I would rather say that Segal spaces and complete Segal spaces are both $\infty$-analogues of categories, with “category” used in two slightly different senses: On the one hand a category is an algebraic structure, and on the other hand a category is an object of the relative category (categories, equivalences) - or equivalently of the (2,1)-category of categories. For ordinary categories these are usually conflated, being of course very similar - since all FFES (=fully faithful and essentially surjective) functors have pseudo-inverses, you can define the (2,1)-category of categories without actually formally inverting anything.

Segal spaces (viewed internally in the $\infty$-world) give precisely the algebraic structure of categories (i.e. compositions and units). They are also monadic over graphs in the $\infty$-category of spaces, with the monad given by the same formula as for ordinary categories.

We can define FFES maps of Segal spaces, which produces a relative $\infty$-category. This relative $\infty$-category is arguably the most direct analogue of the way people usually work with categories. We can also invert the FFES maps, producing a new $\infty$-category - the “$\infty$-category of $\infty$-categories”.

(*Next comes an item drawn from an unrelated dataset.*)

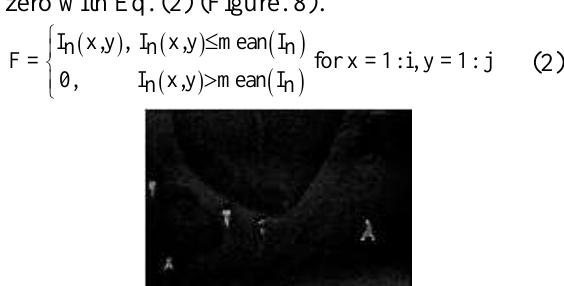
Figure 8. Adjustment of normalized thermal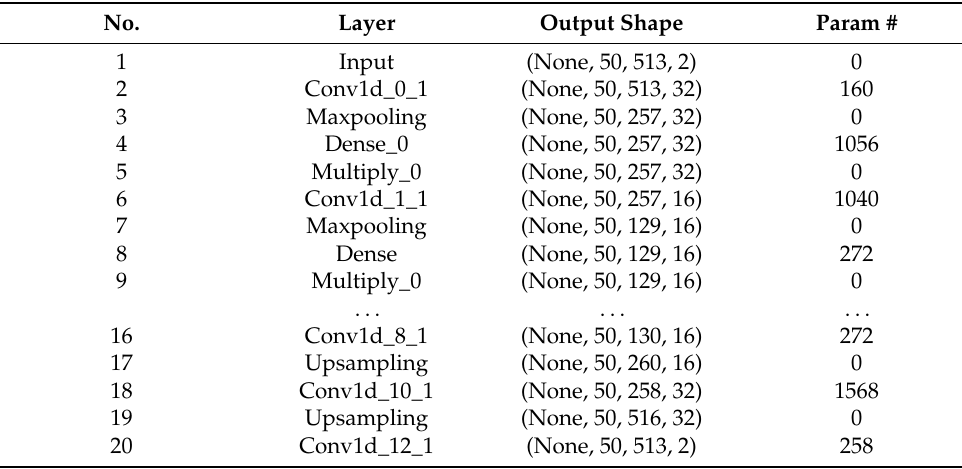
Table 3. Parameters of the encoder in proposed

However, in the $\infty$-setting we are lucky enough that this localization actually corresponds to a full subcategory of local objects - the complete Segal spaces. (It is not obvious that this is possible, as it is not immediately clear from the definition that the FFES maps are generated by a set of maps.) Thus the $\infty$-category of complete Segal spaces is the analogue of the (2,1)-category of categories. (On the other hand, we are unlucky in that FFES maps of Segal spaces do not necessarily have pseudo-inverses, at least in the most obvious sense, so unlike for ordinary categories we can’t construct this $\infty$-category just by looking at natural equivalences of maps between general Segal spaces.)

Similarly, $n$-fold Segal spaces describe the algebraic structure of n-categories (compositions and units). (As do Rezk’s $\Theta_n$-spaces with their Segal conditions - and they are indeed equivalent to $n$-fold Segal spaces (without completeness on both sides)). (They are also monadic over $n$-globular objects in spaces, with the same formula for the monad as for strict $n$-categories.) As before, we then consider FFES maps between $n$-fold Segal spaces, with the complete objects again turning out to be the ones local for these equivalences.

Alternatively, your second description can also be extended to $(\infty,n)$-categories: an $n$-fold Segal space (or equivalently a $\Theta_n$-space) is an $(\infty,n)$-category with extra structure in the form of a “flag” of $(\infty,i)$-categories for all $i \lt n$. This was recently proved in a preprint of Ayala and Francis.

• CommentRowNumber17.
• CommentAuthorMike Shulman
• CommentTimeMar 3rd 2018

Thanks! I understand your last paragraph. Do I understand correctly that the rest of it is saying that an $n$-fold Segal space is an “$n$-category object internal to $\infty$-groupoids”, i.e. an “$n\times (\infty,0)$-category”? As opposed to a complete $n$-fold Segal space which is an $(\infty,n)$-category and an $n$-uple Segal space which is a $1\times 1\times \cdots\times 1\times (\infty,0)$-category.